学習テキスト:
カンボジアクロマーマガジン29号
カンボジアの消防と救急
急速な経済発展途上のカンボジア。その発展に不可欠な消防・救急という危機管理インフラについて、首都プノンペンを中心にご紹介します。どうしても日本と比較してしまうので、つい負のイメージを述べる部分も多いのですが、これらもカンボジアの魅力の一つと捉えて頂ければ幸いです。
カンボジアの消防と救急は大丈夫?
近年、カンボジアでは、急速な経済発展に伴い、火災や交通事故等の各種災害が多発しています。経済発展の速度に対して、災害に対応するためのインフラ整備が追いついていないのが現状です。
新聞報道によれば、2011年中に発生した火災は450件で15人の死者が発生しています。紙くずが燃えたような小さな火災も火災件数に含める日本とは異なり、カンボジアの火災件数は大規模火災を意味しているらしく、この経済損失は計り知れません。
また、救急事象の主な要因となっている交通事故は、「Cambodia Road Crash and Victim Information System Annual Report 2010」(RCVIS,2010)によると、18,287人の死傷者が発生し、うち1,816人が死亡、2億7,900万ドルの経済損失であり、日本の死亡率と比較すると10万人あたりの死亡率は日本の約3.34倍です。

課題 A:
カンボジアの消防と救急を扱った学習テキストでは、2011年中に発生した火災は何件とされていますか。

提供された記録:

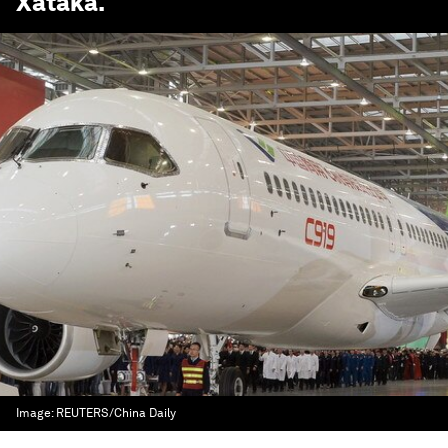
Xataka
.
Image:
REUTERS/China Daily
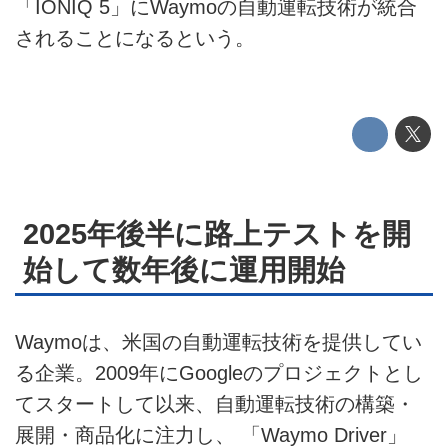
「IONIQ 5」にWaymoの自動運転技術が統合
利用規約
されることになるという。
プライバシーポリシー
ライター名簿
お問い合せ
広告掲載について
2025年後半に路上テストを開
始して数年後に運用開始
Waymoは、米国の自動運転技術を提供してい
る企業。2009年にGoogleのプロジェクトとし
てスタートして以来、自動運転技術の構築・
展開・商品化に注力し、 「Waymo Driver」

課題 B:
上の記録の全行を一字一句そのまま書き写してください。画像は回答に含めないでください。

解答 A:
450件です。

解答 B:
Xataka
.
Image:
REUTERS/China Daily
「IONIQ 5」にWaymoの自動運転技術が統合
利用規約
されることになるという。
プライバシーポリシー
ライター名簿
お問い合せ
広告掲載について
2025年後半に路上テストを開
始して数年後に運用開始
Waymoは、米国の自動運転技術を提供してい
る企業。2009年にGoogleのプロジェクトとし
てスタートして以来、自動運転技術の構築・
展開・商品化に注力し、 「Waymo Driver」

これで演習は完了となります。